Passage provided
+ + + + +

The club was founded as 'Falk' in 1921, but applied to change its name to 'Sparta' in 1925. The new name was not accepted by Norges Idrettsforbund, and the members chose the name Pallas instead. In 1947, Pallas merged with 'Høydekameratene' and was renamed to Varegg, after the mountain Vardegga.

Varegg played in the top division of Norwegian football for three seasons in the 1950s, attracting average crowds of about 6,000. Their best finish was 6th in Group A in 1952/53, ahead of local rivals SK Brann and Årstad IL, who were relegated. Varegg were narrowly relegated in the 1955/56 season though beating rivals Brann in both games, and have not played in the top flight since.

In the 1971 Norwegian Football Cup Varegg reached the quarter-finals, and attracted a crowd of more than 20,000 at Krohnsminde against eventual winners Rosenborg BK. Varegg lost the match 0–1. Eleven years later, in 1982, an infamous 1–9 loss at home against Brann in the last round of the 1982 league season saw Brann promoted to the top tier on goal difference, ahead of Steinkjer I&FK, who suspected foul play between the two Bergen clubs.

+ + + + +

Source material
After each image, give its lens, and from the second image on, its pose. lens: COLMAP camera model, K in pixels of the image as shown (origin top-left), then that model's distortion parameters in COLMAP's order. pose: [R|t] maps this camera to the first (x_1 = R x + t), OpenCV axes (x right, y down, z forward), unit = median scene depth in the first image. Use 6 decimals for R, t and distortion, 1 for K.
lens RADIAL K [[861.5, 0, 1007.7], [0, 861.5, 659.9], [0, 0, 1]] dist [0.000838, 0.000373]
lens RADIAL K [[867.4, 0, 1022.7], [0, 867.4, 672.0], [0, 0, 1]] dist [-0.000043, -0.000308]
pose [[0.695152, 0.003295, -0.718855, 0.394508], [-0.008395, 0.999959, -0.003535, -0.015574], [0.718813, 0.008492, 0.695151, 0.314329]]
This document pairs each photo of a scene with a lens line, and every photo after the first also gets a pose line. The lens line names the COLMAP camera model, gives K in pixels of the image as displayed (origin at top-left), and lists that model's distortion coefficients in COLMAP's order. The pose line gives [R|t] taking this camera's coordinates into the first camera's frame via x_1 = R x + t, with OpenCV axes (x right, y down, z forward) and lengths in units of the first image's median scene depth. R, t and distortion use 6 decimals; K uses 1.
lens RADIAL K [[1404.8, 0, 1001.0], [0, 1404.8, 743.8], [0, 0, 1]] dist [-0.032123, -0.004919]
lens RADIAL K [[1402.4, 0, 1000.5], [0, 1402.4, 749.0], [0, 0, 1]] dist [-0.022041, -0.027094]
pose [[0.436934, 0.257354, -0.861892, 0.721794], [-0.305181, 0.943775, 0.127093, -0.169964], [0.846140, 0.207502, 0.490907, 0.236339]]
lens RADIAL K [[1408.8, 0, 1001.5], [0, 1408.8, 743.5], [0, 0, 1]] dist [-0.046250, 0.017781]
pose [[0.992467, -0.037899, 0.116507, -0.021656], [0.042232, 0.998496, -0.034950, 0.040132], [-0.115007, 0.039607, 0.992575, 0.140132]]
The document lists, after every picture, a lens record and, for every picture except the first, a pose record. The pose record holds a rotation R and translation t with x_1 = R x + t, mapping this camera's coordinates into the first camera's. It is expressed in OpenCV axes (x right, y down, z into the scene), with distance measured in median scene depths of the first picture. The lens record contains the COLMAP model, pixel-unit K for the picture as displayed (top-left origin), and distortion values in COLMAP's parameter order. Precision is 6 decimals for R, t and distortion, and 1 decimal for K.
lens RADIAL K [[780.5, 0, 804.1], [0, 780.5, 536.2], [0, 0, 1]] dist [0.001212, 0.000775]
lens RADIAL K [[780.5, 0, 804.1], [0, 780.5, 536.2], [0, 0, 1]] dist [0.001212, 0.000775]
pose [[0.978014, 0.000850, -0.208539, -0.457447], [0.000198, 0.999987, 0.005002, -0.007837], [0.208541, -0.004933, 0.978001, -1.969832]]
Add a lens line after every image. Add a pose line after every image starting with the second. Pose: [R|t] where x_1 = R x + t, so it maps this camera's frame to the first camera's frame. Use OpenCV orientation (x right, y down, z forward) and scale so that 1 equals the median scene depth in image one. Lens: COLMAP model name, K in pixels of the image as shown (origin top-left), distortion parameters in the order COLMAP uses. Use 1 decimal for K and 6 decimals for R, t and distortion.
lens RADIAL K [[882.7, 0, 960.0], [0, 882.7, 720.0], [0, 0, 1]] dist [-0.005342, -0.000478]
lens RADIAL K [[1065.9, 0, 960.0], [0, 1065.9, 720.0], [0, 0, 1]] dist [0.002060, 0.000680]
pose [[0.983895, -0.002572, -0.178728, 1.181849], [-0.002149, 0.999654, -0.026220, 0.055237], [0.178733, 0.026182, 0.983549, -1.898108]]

+ + + + +

How to complete this task
Reproduce the passage on the Varegg club history above, from "In the 1971" up to and including "two Bergen clubs.".

Exercise answer
In the 1971 Norwegian Football Cup Varegg reached the quarter-finals, and attracted a crowd of more than 20,000 at Krohnsminde against eventual winners Rosenborg BK. Varegg lost the match 0–1. Eleven years later, in 1982, an infamous 1–9 loss at home against Brann in the last round of the 1982 league season saw Brann promoted to the top tier on goal difference, ahead of Steinkjer I&FK, who suspected foul play between the two Bergen clubs.